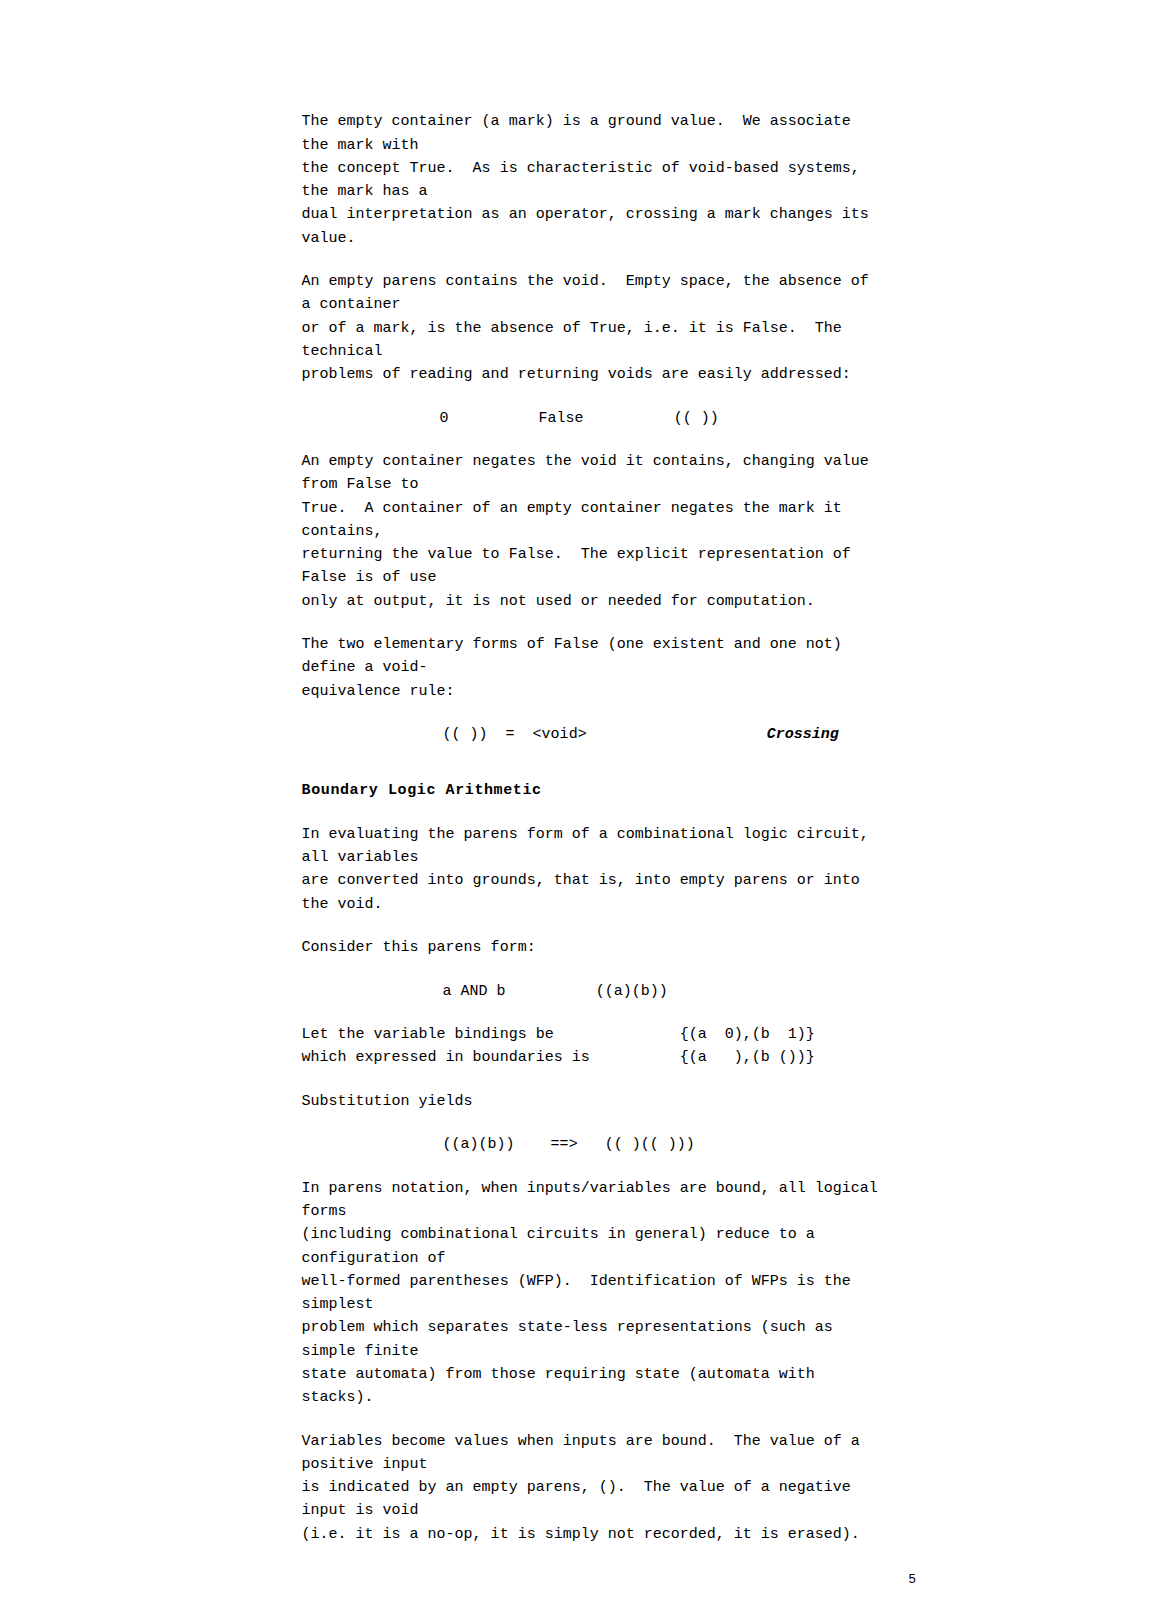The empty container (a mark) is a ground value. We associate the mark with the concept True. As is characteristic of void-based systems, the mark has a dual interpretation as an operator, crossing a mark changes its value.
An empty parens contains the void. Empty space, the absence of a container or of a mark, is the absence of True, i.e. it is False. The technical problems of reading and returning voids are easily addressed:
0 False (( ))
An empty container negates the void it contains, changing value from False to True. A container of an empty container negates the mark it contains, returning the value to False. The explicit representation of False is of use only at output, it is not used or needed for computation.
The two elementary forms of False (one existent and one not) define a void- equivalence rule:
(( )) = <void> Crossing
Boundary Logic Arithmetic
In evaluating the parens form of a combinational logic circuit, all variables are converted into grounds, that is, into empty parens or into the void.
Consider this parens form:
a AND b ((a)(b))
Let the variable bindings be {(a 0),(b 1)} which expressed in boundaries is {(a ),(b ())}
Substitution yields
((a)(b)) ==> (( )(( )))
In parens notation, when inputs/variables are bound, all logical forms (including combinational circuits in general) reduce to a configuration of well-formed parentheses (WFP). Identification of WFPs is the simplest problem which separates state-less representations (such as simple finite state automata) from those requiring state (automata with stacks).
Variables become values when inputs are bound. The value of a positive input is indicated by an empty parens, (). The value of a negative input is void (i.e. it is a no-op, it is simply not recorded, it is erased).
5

- To do: The task here is to output the line with "Consider this parens" and all lines after it to the end of the records above, exactly and only those.

- Task answer:
Consider this parens form:
a AND b ((a)(b))
Let the variable bindings be {(a 0),(b 1)} which expressed in boundaries is {(a ),(b ())}
Substitution yields
((a)(b)) ==> (( )(( )))
In parens notation, when inputs/variables are bound, all logical forms (including combinational circuits in general) reduce to a configuration of well-formed parentheses (WFP). Identification of WFPs is the simplest problem which separates state-less representations (such as simple finite state automata) from those requiring state (automata with stacks).
Variables become values when inputs are bound. The value of a positive input is indicated by an empty parens, (). The value of a negative input is void (i.e. it is a no-op, it is simply not recorded, it is erased).
5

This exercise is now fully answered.